START Data for the task
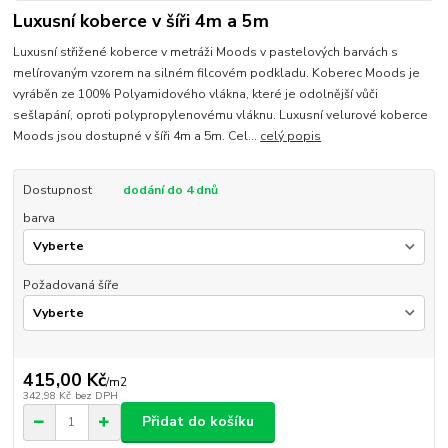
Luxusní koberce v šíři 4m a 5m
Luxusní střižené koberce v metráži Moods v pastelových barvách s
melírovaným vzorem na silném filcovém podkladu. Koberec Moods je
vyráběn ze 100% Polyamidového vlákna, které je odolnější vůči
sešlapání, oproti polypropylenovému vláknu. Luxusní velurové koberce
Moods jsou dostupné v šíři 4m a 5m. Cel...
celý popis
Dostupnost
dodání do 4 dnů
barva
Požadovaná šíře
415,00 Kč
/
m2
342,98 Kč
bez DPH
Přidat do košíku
END Data for the task
▸ **Job item**: A verbatim printout of the entries above is expected, free of pictures.

▸ **Output of the task**:
Luxusní koberce v šíři 4m a 5m
Luxusní střižené koberce v metráži Moods v pastelových barvách s
melírovaným vzorem na silném filcovém podkladu. Koberec Moods je
vyráběn ze 100% Polyamidového vlákna, které je odolnější vůči
sešlapání, oproti polypropylenovému vláknu. Luxusní velurové koberce
Moods jsou dostupné v šíři 4m a 5m. Cel...
celý popis
Dostupnost
dodání do 4 dnů
barva
Požadovaná šíře
415,00 Kč
/
m2
342,98 Kč
bez DPH
Přidat do košíku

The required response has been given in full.